--- RECORDS ---
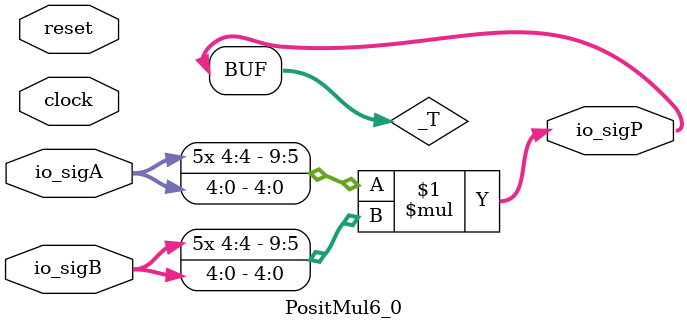
<source format=v>
module PositMul6_0(
  input        clock,
  input        reset,
  input  [4:0] io_sigA,
  input  [4:0] io_sigB,
  output [9:0] io_sigP
);
  wire [9:0] _T; // @[PositMul.scala 17:26]
  assign _T = $signed(io_sigA) * $signed(io_sigB); // @[PositMul.scala 17:26]
  assign io_sigP = $unsigned(_T); // @[PositMul.scala 17:13]
endmodule

</source>
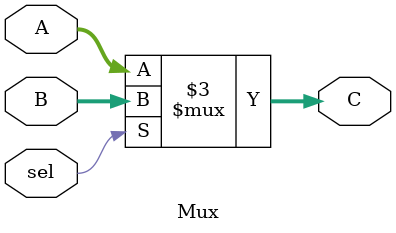
<source format=v>
`timescale 1ns/1ns

module Mux(

    //inputs
    input sel,
    input [31:0] A,
    input [31:0] B,

    //outputs
    output reg[31:0] C

);

always @*
begin
    if(sel)
    begin 
        C=B;
    end
    else
    begin
        C=A;
    end
end

endmodule
</source>
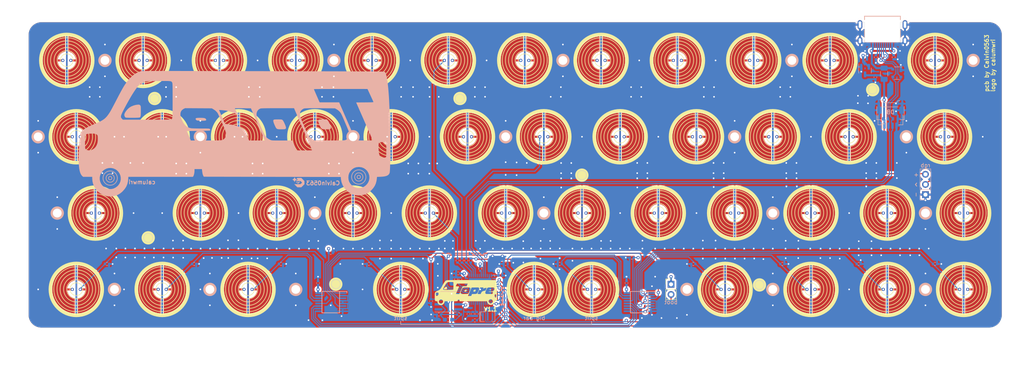
<source format=kicad_pcb>
(kicad_pcb
	(version 20240108)
	(generator "pcbnew")
	(generator_version "8.0")
	(general
		(thickness 1.59)
		(legacy_teardrops no)
	)
	(paper "A4")
	(layers
		(0 "F.Cu" signal)
		(1 "In1.Cu" signal)
		(2 "In2.Cu" signal)
		(31 "B.Cu" signal)
		(32 "B.Adhes" user "B.Adhesive")
		(33 "F.Adhes" user "F.Adhesive")
		(34 "B.Paste" user)
		(35 "F.Paste" user)
		(36 "B.SilkS" user "B.Silkscreen")
		(37 "F.SilkS" user "F.Silkscreen")
		(38 "B.Mask" user)
		(39 "F.Mask" user)
		(40 "Dwgs.User" user "User.Drawings")
		(41 "Cmts.User" user "User.Comments")
		(42 "Eco1.User" user "User.Eco1")
		(43 "Eco2.User" user "User.Eco2")
		(44 "Edge.Cuts" user)
		(45 "Margin" user)
		(46 "B.CrtYd" user "B.Courtyard")
		(47 "F.CrtYd" user "F.Courtyard")
		(48 "B.Fab" user)
		(49 "F.Fab" user)
		(50 "User.1" user)
		(51 "User.2" user)
		(52 "User.3" user)
		(53 "User.4" user)
		(54 "User.5" user)
		(55 "User.6" user)
		(56 "User.7" user)
		(57 "User.8" user)
		(58 "User.9" user)
	)
	(setup
		(stackup
			(layer "F.SilkS"
				(type "Top Silk Screen")
			)
			(layer "F.Paste"
				(type "Top Solder Paste")
			)
			(layer "F.Mask"
				(type "Top Solder Mask")
				(thickness 0.01)
			)
			(layer "F.Cu"
				(type "copper")
				(thickness 0.035)
			)
			(layer "dielectric 1"
				(type "prepreg")
				(thickness 0.2)
				(material "7628")
				(epsilon_r 4.6)
				(loss_tangent 0)
			)
			(layer "In1.Cu"
				(type "copper")
				(thickness 0.0175)
			)
			(layer "dielectric 2"
				(type "core")
				(thickness 1.065)
				(material "FR4")
				(epsilon_r 4.5)
				(loss_tangent 0.02)
			)
			(layer "In2.Cu"
				(type "copper")
				(thickness 0.0175)
			)
			(layer "dielectric 3"
				(type "prepreg")
				(thickness 0.2)
				(material "7628")
				(epsilon_r 4.6)
				(loss_tangent 0)
			)
			(layer "B.Cu"
				(type "copper")
				(thickness 0.035)
			)
			(layer "B.Mask"
				(type "Bottom Solder Mask")
				(thickness 0.01)
			)
			(layer "B.Paste"
				(type "Bottom Solder Paste")
			)
			(layer "B.SilkS"
				(type "Bottom Silk Screen")
			)
			(copper_finish "None")
			(dielectric_constraints no)
		)
		(pad_to_mask_clearance 0)
		(allow_soldermask_bridges_in_footprints no)
		(pcbplotparams
			(layerselection 0x00010fc_ffffffff)
			(plot_on_all_layers_selection 0x0000000_00000000)
			(disableapertmacros no)
			(usegerberextensions no)
			(usegerberattributes yes)
			(usegerberadvancedattributes yes)
			(creategerberjobfile yes)
			(dashed_line_dash_ratio 12.000000)
			(dashed_line_gap_ratio 3.000000)
			(svgprecision 4)
			(plotframeref no)
			(viasonmask no)
			(mode 1)
			(useauxorigin no)
			(hpglpennumber 1)
			(hpglpenspeed 20)
			(hpglpendiameter 15.000000)
			(pdf_front_fp_property_popups yes)
			(pdf_back_fp_property_popups yes)
			(dxfpolygonmode yes)
			(dxfimperialunits yes)
			(dxfusepcbnewfont yes)
			(psnegative no)
			(psa4output no)
			(plotreference yes)
			(plotvalue yes)
			(plotfptext yes)
			(plotinvisibletext no)
			(sketchpadsonfab no)
			(subtractmaskfromsilk no)
			(outputformat 1)
			(mirror no)
			(drillshape 0)
			(scaleselection 1)
			(outputdirectory "Production/")
		)
	)
	(net 0 "")
	(net 1 "GND")
	(net 2 "ROW0")
	(net 3 "COL0")
	(net 4 "COL1")
	(net 5 "COL2")
	(net 6 "COL3")
	(net 7 "COL4")
	(net 8 "COL5")
	(net 9 "ROW1")
	(net 10 "COL6")
	(net 11 "COL7")
	(net 12 "COL8")
	(net 13 "COL9")
	(net 14 "COL10")
	(net 15 "COL11")
	(net 16 "ROW2")
	(net 17 "ROW3")
	(net 18 "Net-(U1-VCAP1)")
	(net 19 "VBAT")
	(net 20 "+5V")
	(net 21 "APLEX_OUT_PIN_0")
	(net 22 "VCC")
	(net 23 "ADC")
	(net 24 "Net-(JP1-B)")
	(net 25 "Net-(U1-PA10)")
	(net 26 "Net-(U1-PB13)")
	(net 27 "Net-(U1-PB14)")
	(net 28 "Net-(U1-PB15)")
	(net 29 "NRST")
	(net 30 "BOOT1")
	(net 31 "BOOT0")
	(net 32 "unconnected-(U1-PC15-Pad4)")
	(net 33 "XTAL0")
	(net 34 "XTAL1")
	(net 35 "unconnected-(U1-PA0-Pad10)")
	(net 36 "unconnected-(U1-PA5-Pad15)")
	(net 37 "unconnected-(U1-PA6-Pad16)")
	(net 38 "unconnected-(U1-PB10-Pad21)")
	(net 39 "APLEX_EN_PIN_0")
	(net 40 "APLEX_EN_PIN_1")
	(net 41 "unconnected-(U1-PA9-Pad30)")
	(net 42 "D-")
	(net 43 "D+")
	(net 44 "SWDIO")
	(net 45 "SWCLK")
	(net 46 "unconnected-(U1-PA15-Pad38)")
	(net 47 "AMUX_SEL_2")
	(net 48 "AMUX_SEL_1")
	(net 49 "AMUX_SEL_0")
	(net 50 "unconnected-(U1-PB6-Pad42)")
	(net 51 "unconnected-(U1-PB7-Pad43)")
	(net 52 "unconnected-(U1-PB8-Pad45)")
	(net 53 "unconnected-(U1-PB9-Pad46)")
	(net 54 "ARGB_3V3")
	(net 55 "unconnected-(U1-PA1-Pad11)")
	(net 56 "unconnected-(U1-PC14-Pad3)")
	(net 57 "/CC1")
	(net 58 "/CC2")
	(net 59 "unconnected-(U1-PA8-Pad29)")
	(net 60 "Net-(U1-PB12)")
	(net 61 "unconnected-(U1-PA2-Pad12)")
	(net 62 "unconnected-(U1-PC13-Pad2)")
	(net 63 "unconnected-(J5-SBU2-PadB8)")
	(net 64 "unconnected-(J5-SBU1-PadA8)")
	(footprint "cipulot_parts:ecs_pad_1U_no_ring" (layer "F.Cu") (at 113.50625 50.00625))
	(footprint "cipulot_parts:ecs_pad_1U_no_ring" (layer "F.Cu") (at 170.65625 50.00625))
	(footprint "cipulot_parts:HOLE_M2" (layer "F.Cu") (at 156.36875 30.95625))
	(footprint "cipulot_parts:HOLE_M2" (layer "F.Cu") (at 68.2625 88.10625))
	(footprint "cipulot_parts:ecs_pad_1U_no_ring" (layer "F.Cu") (at 39.6875 69.05625))
	(footprint "cipulot_parts:ecs_pad_1U_no_ring" (layer "F.Cu") (at 65.88125 69.05625 180))
	(footprint "cipulot_parts:ecs_pad_1U_no_ring" (layer "F.Cu") (at 218.28125 88.10625 180))
	(footprint "cipulot_parts:HOLE_M2" (layer "F.Cu") (at 246.85625 88.10625))
	(footprint "cipulot_parts:ecs_pad_1U_no_ring" (layer "F.Cu") (at 89.69375 30.95625))
	(footprint "cipulot_parts:HOLE_M2" (layer "F.Cu") (at 142.08125 50.00625))
	(footprint "cipulot_parts:HOLE_M2" (layer "F.Cu") (at 213.51875 30.95625))
	(footprint "cipulot_parts:ecs_pad_1U_no_ring" (layer "F.Cu") (at 108.74375 30.95625))
	(footprint "cipulot_parts:ecs_pad_1U_no_ring" (layer "F.Cu") (at 151.60625 50.00625))
	(footprint "cipulot_parts:HOLE_M2" (layer "F.Cu") (at 208.75625 69.05625))
	(footprint "cipulot_parts:ecs_pad_1U_no_ring" (layer "F.Cu") (at 199.23125 69.05625 180))
	(footprint "cipulot_parts:HOLE_M2" (layer "F.Cu") (at 151.60625 69.05625))
	(footprint "cipulot_parts:ecs_pad_1U_no_ring" (layer "F.Cu") (at 208.75625 50.00625))
	(footprint "cipulot_parts:ecs_pad_1U_no_ring"
		(locked yes)
		(layer "F.Cu")
		(uuid "2f544e6f-e32b-4da3-b877-54cc2cde02d4")
		(at 75.40625 50.00625)
		(descr " StepUp generated footprint")
		(property "Reference" "SW_EC15"
			(at -6 -8 0)
			(layer "Dwgs.User")
			(uuid "9c830c02-dcf7-47d6-82ca-389e910d914e")
			(effects
				(font
					(size 0.8 0.8)
					(thickness 0.12)
				)
			)
		)
		(property "Value" "Topre"
			(at -4.9 -5.6 0)
			(layer "F.SilkS")
			(hide yes)
			(uuid "cadf867b-1850-4beb-8169-41d7d5ca0bc0")
			(effects
				(font
					(size 0.8 0.8)
					(thickness 0.12)
				)
			)
		)
		(property "Footprint" "cipulot_parts:ecs_pad_1U_no_ring"
			(at 0 0 0)
			(layer "F.Fab")
			(hide yes)
			(uuid "ce4790e7-385e-48b8-8efa-e856508afed4")
			(effects
				(font
					(size 1.27 1.27)
					(thickness 0.15)
				)
			)
		)
		(property "Datasheet" ""
			(at 0 0 0)
			(layer "F.Fab")
			(hide yes)
			(uuid "9fea7c26-acd4-4c8c-ad80-5baa734ef362")
			(effects
				(font
					(size 1.27 1.27)
					(thickness 0.15)
				)
			)
		)
		(property "Description" ""
			(at 0 0 0)
			(layer "F.Fab")
			(hide yes)
			(uuid "706c3e2f-100a-4682-99fe-257b99ed18b2")
			(effects
				(font
					(size 1.27 1.27)
					(thickness 0.15)
				)
			)
		)
		(path "/d046aaa8-d9a2-4c4a-87fa-894df5336e57/9a019e7d-d396-409e-b548-b5576b248284")
		(sheetname "matrix")
		(sheetfile "matrix.kicad_sch")
		(attr smd exclude_from_pos_files exclude_from_bom)
		(fp_circle
			(center 0 0)
			(end 6.467 0)
			(stroke
				(width 0.9)
				(type solid)
			)
			(fill none)
			(layer "F.SilkS")
			(uuid "fdde4f93-3fa7-4b9f-aa4c-e82a34372f9b")
		)
		(fp_line
			(start -9.3 -2.804622)
			(end -9.3 -6.1)
			(stroke
				(width 0.1)
				(type solid)
			)
			(layer "Dwgs.User")
			(uuid "9684ac72-6a06-4ac4-8919-34f90ff16001")
		)
		(fp_line
			(start -9.3 -1.4)
			(end -9.3 -2.804622)
			(stroke
				(width 0.1)
				(type solid)
			)
			(layer "Dwgs.User")
			(uuid "0860e6df-f206-46f3-a9ff-2ce6780e07b8")
		)
		(fp_line
			(start -9.3 1.4)
			(end -8.824333 1.110619)
			(stroke
				(width 0.1)
				(type solid)
			)
			(layer "Dwgs.User")
			(uuid "7710d832-c4e1-4909-9095-0050eca6546d")
		)
		(fp_line
			(start -9.3 2.804622)
			(end -9.3 1.4)
			(stroke
				(width 0.1)
				(type solid)
			)
			(layer "Dwgs.User")
			(uuid "93ec3f01-215f-4f31-ae25-25f30fd1a089")
		)
		(fp_line
			(start -9.3 6.1)
			(end -9.3 2.804622)
			(stroke
				(width 0.1)
				(type solid)
			)
			(layer "Dwgs.User")
			(uuid "9de07888-6b5f-4be3-a0e3-07292e739857")
		)
		(fp_line
			(start -8.824333 -1.110619)
			(end -9.3 -1.4)
			(stroke
				(width 0.1)
				(type solid)
			)
			(layer "Dwgs.User")
			(uuid "fcfff30e-99fd-4d63-a881-bf88aa709885")
		)
		(fp_line
			(start -7.3 -5.67)
			(end -5.97 -7)
			(stroke
				(width 0.1)
				(type solid)
			)
			(layer "Dwgs.User")
			(uuid "d8d5a9f3-b609-4a9d-99bb-12918ec345a7")
		)
		(fp_line
			(start -7.3 5.67)
			(end -7.3 -5.67)
			(stroke
				(width 0.1)
				(type solid)
			)
			(layer "Dwgs.User")
			(uuid "a0506d39-79b6-4042-b9bf-7130651113a6")
		)
		(fp_line
			(start -7.3 5.67)
			(end -5.97 7)
			(stroke
				(width 0.1)
				(type solid)
			)
			(layer "Dwgs.User")
			(uuid "953bcccb-0d43-41f4-9dc7-77f29860bd01")
		)
		(fp_line
			(start -6.3 -9.1)
			(end 6.3 -9.1)
			(stroke
				(width 0.1)
				(type solid)
			)
			(layer "Dwgs.User")
			(uuid "ceffe62e-1859-4576-b001-70c671056bd5")
		)
		(fp_line
			(start -5.97 -7)
			(end 5.97 -7)
			(stroke
				(width 0.1)
				(type solid)
			)
			(layer "Dwgs.User")
			(uuid "98abe481-9119-4b52-9089-aa7167508761")
		)
		(fp_line
			(start -5.97 7)
			(end -7.3 5.67)
			(stroke
				(width 0.1)
				(type solid)
			)
			(layer "Dwgs.User")
			(uuid "25170b34-004c-44fe-8692-8ec5997e5da6"
... [2612745 chars truncated]
</source>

--- WHAT YOU NEED TO DO ---
Find how many lines of the entries contain "assign". Respond with the number only.

--- YOUR RESPONSE ---
2